Cell C will have to wait until the end of the month to find out if the South African Telecommunications Regulatory Authority (SATRA) will confirm its intention to recommend it as the third mobile telephone operator.
Five other consortiums have raised objections against the recommendation and SATRA still has the option to change its collective mind. Then it is up to communications minister Ivy Matsepe-Casaburri to issue the licence.
That has not stopped Cell C from issuing tenders it estimates to be worth more than $500 million (R3 billion) over the next few years. The company says it has no time to lose. "We intend to have a friendly launch in November this year, an estimated six months after the award of the licence," says spokesman and director-designate Zwelakhe Mankazana.
The tenders include the supply of GSM equipment for the 900MHz and 1800MHz bands and the supply of IT equipment for billing, customer care and business support.
"Throughout the bidding process Cell C maintained a supplier-neutral position," Mankazana says. "We had open and non-exclusive relations with all the suppliers."

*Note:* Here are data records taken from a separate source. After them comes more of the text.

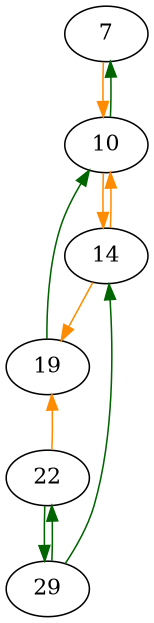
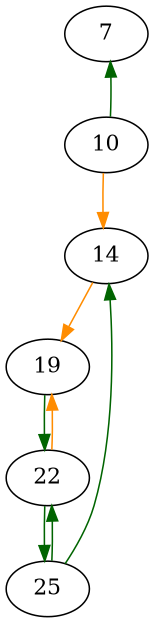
  digraph {
    nodesep=0.1
    node [fixedsize=false]
    edge [color=darkorange]
    n1 [label=7]
    n2 [label=10]
    n3 [label=14]
    n4 [label=19]
    n5 [label=22]
-   n6 [label=29]
-   n1 -> n2
+   n6 [label=25]
    n2 -> n1 [color=darkgreen]
    n2 -> n3
-   n3 -> n2
    n3 -> n4
-   n4 -> n2 [color=darkgreen]
+   n4 -> n5 [color=darkgreen]
    n5 -> n4
    n5 -> n6 [color=darkgreen]
    n6 -> n3 [color=darkgreen]
    n6 -> n5 [color=darkgreen]
  }
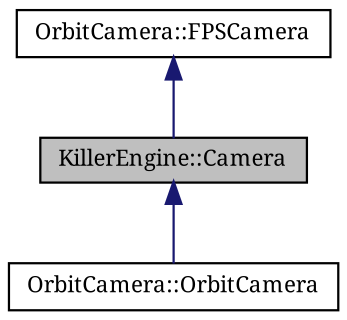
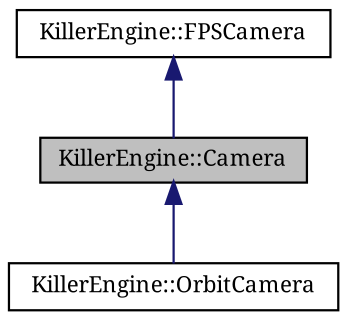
  digraph {
    fontname="Noto Serif"
    node [color=black fillcolor=white fontname="Noto Serif" fontsize=10 shape=record style=filled]
    edge [color=midnightblue dir=back fontname="Noto Serif" fontsize=10 labelfontname=Helvetica labelfontsize=10 style=solid]
    n1 [fillcolor=grey75 fontcolor=black height=0.2 label="KillerEngine::Camera" width=0.4]
-   n2 [height=0.2 label="OrbitCamera::OrbitCamera" width=0.4]
-   n3 [height=0.2 label="OrbitCamera::FPSCamera" width=0.4]
+   n2 [height=0.2 label="KillerEngine::OrbitCamera" width=0.4]
+   n3 [height=0.2 label="KillerEngine::FPSCamera" width=0.4]
    n1 -> n2
    n3 -> n1
  }
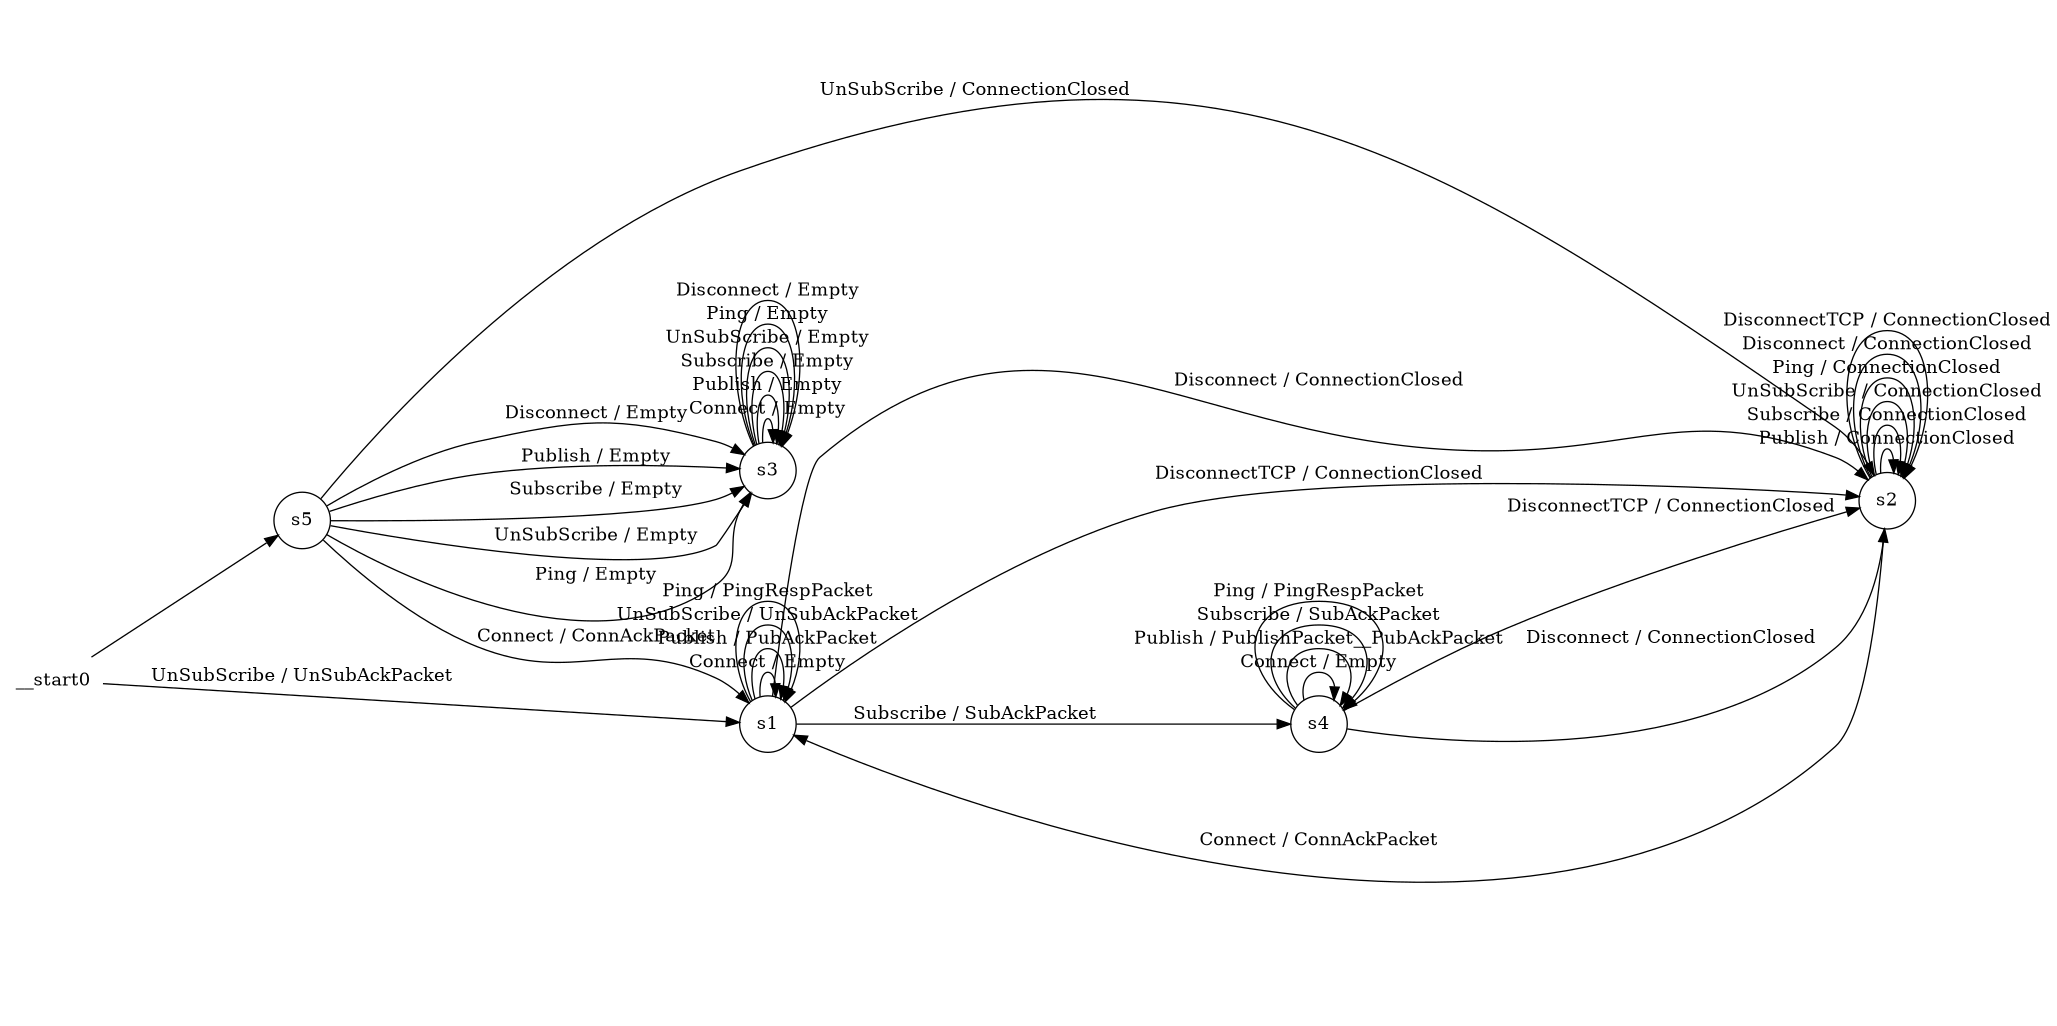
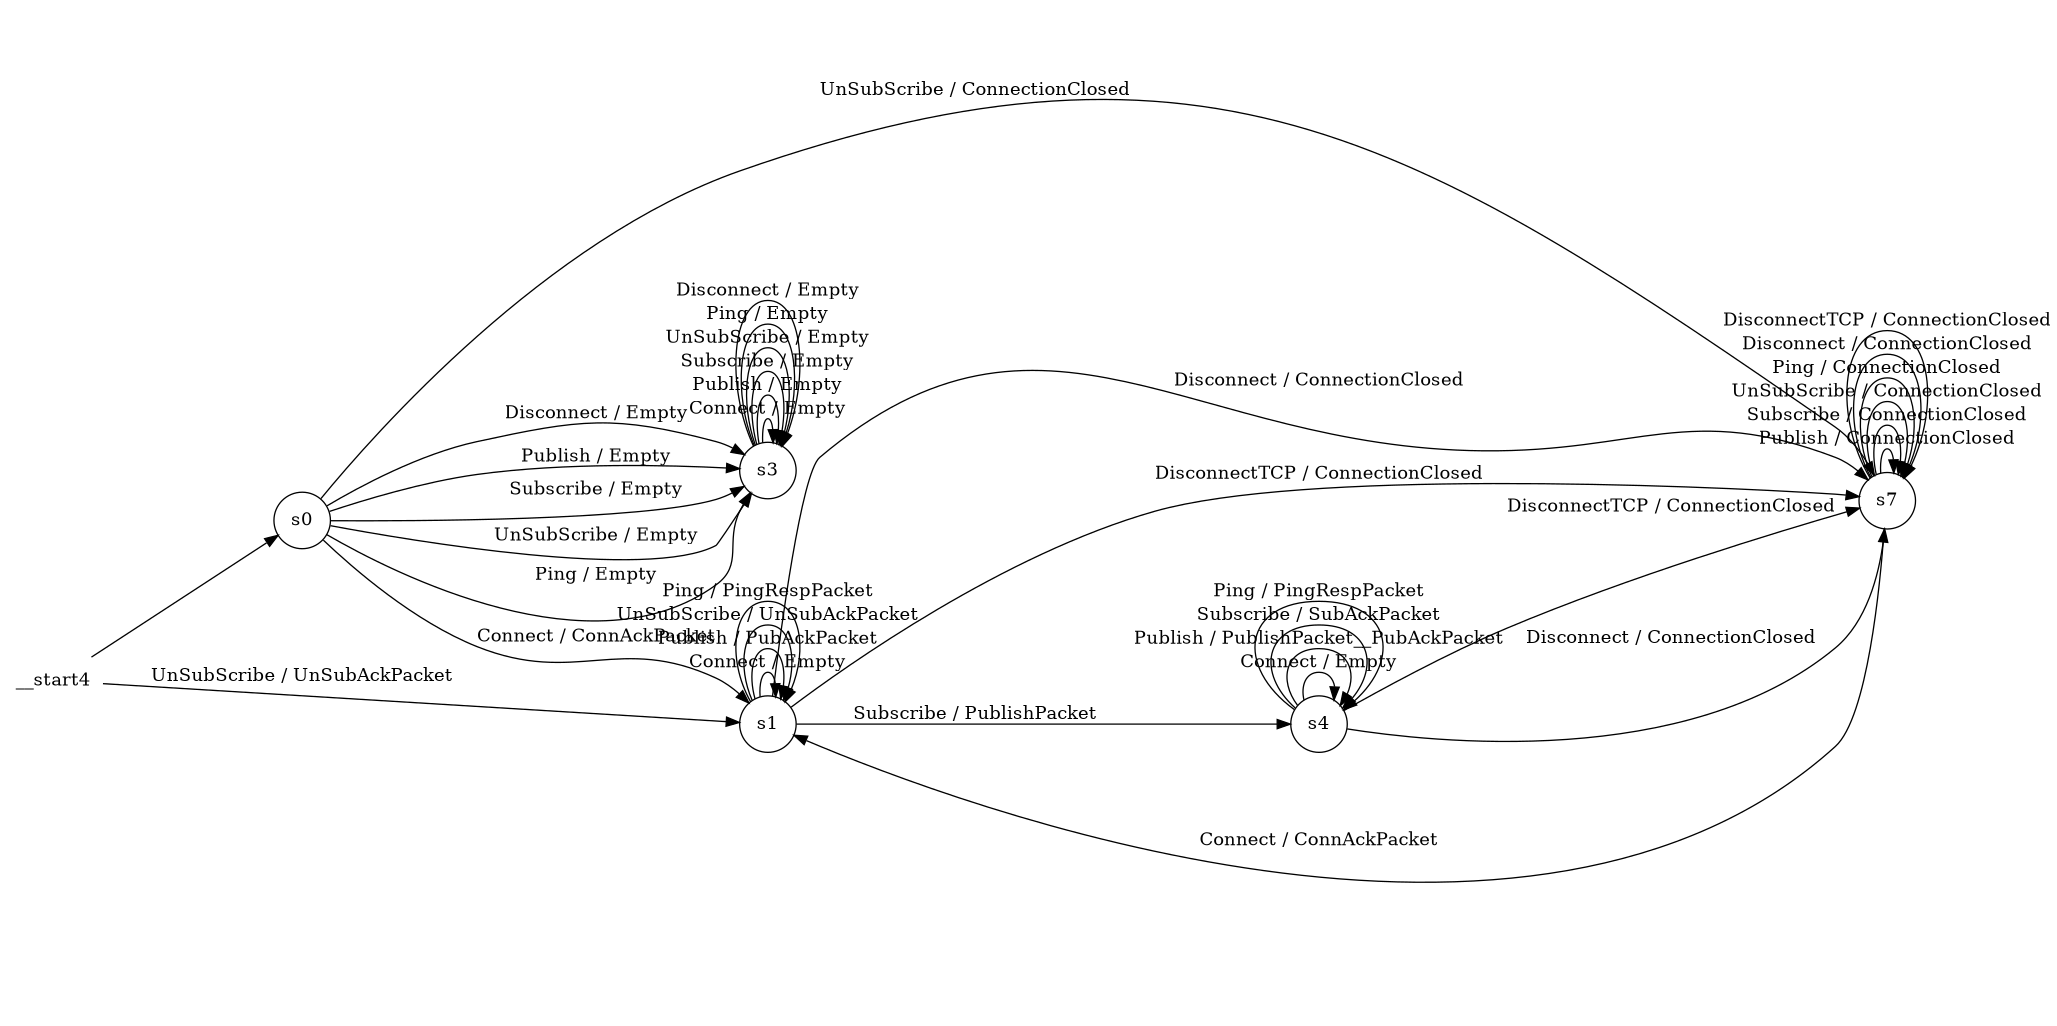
  digraph {
    rankdir=LR
    node [shape=circle]
-   __start0 [shape=none]
-   n2 [label=s5]
+   __start0 [shape=none label=__start4]
+   n2 [label=s0]
    n3 [label=s1]
-   n4 [label=s2]
+   n4 [label=s7]
    n5 [label=s3]
    n6 [label=s4]
    __start0 -> n2
    __start0 -> n3 [label="UnSubScribe / UnSubAckPacket"]
    n2 -> n3 [label="Connect / ConnAckPacket"]
    n2 -> n4 [label="UnSubScribe / ConnectionClosed"]
    n2 -> n5 [label="Publish / Empty"]
    n2 -> n5 [label="Subscribe / Empty"]
    n2 -> n5 [label="UnSubScribe / Empty"]
    n2 -> n5 [label="Ping / Empty"]
    n2 -> n5 [label="Disconnect / Empty"]
    n3 -> n3 [label="Connect / Empty"]
    n3 -> n3 [label="Publish / PubAckPacket"]
    n3 -> n3 [label="UnSubScribe / UnSubAckPacket"]
    n3 -> n3 [label="Ping / PingRespPacket"]
    n3 -> n4 [label="Disconnect / ConnectionClosed"]
    n3 -> n4 [label="DisconnectTCP / ConnectionClosed"]
-   n3 -> n6 [label="Subscribe / SubAckPacket"]
+   n3 -> n6 [label="Subscribe / PublishPacket"]
    n4 -> n3 [label="Connect / ConnAckPacket"]
    n4 -> n4 [label="Publish / ConnectionClosed"]
    n4 -> n4 [label="Subscribe / ConnectionClosed"]
    n4 -> n4 [label="UnSubScribe / ConnectionClosed"]
    n4 -> n4 [label="Ping / ConnectionClosed"]
    n4 -> n4 [label="Disconnect / ConnectionClosed"]
    n4 -> n4 [label="DisconnectTCP / ConnectionClosed"]
    n5 -> n5 [label="Connect / Empty"]
    n5 -> n5 [label="Publish / Empty"]
    n5 -> n5 [label="Subscribe / Empty"]
    n5 -> n5 [label="UnSubScribe / Empty"]
    n5 -> n5 [label="Ping / Empty"]
    n5 -> n5 [label="Disconnect / Empty"]
    n6 -> n4 [label="Disconnect / ConnectionClosed"]
    n6 -> n4 [label="DisconnectTCP / ConnectionClosed"]
    n6 -> n6 [label="Connect / Empty"]
    n6 -> n6 [label="Publish / PublishPacket__PubAckPacket"]
    n6 -> n6 [label="Subscribe / SubAckPacket"]
    n6 -> n6 [label="Ping / PingRespPacket"]
  }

Cell C has named Alcatel, Ericsson, Lucent, Motorola, Nokia, Nortel and Siemens as equipment suppliers interested in the tender. It says Andersen Consulting, Dimension Data, SEMA, IBM, Computer Science Corporation UK and EDS have shown interest in the IT contracts.
"When we consider the bids, Cell C will place high emphasis on the creation of sub-contractual opportunities so that they not only benefit our own empowerment shareholders but also other nominated black sub-contractors," Mankazana says.
Cell C advisor Paul Doany says the company expects peak funding to reach $600 million to $640 million, of which 50% will be carried by debt. "The bridge financing we could commence with could be as low as $50 million and as high as $100 million," he says. Bridge finance will be secured from Saudi Oger, which holds a 60% stake in holding company 3C Telecommunications.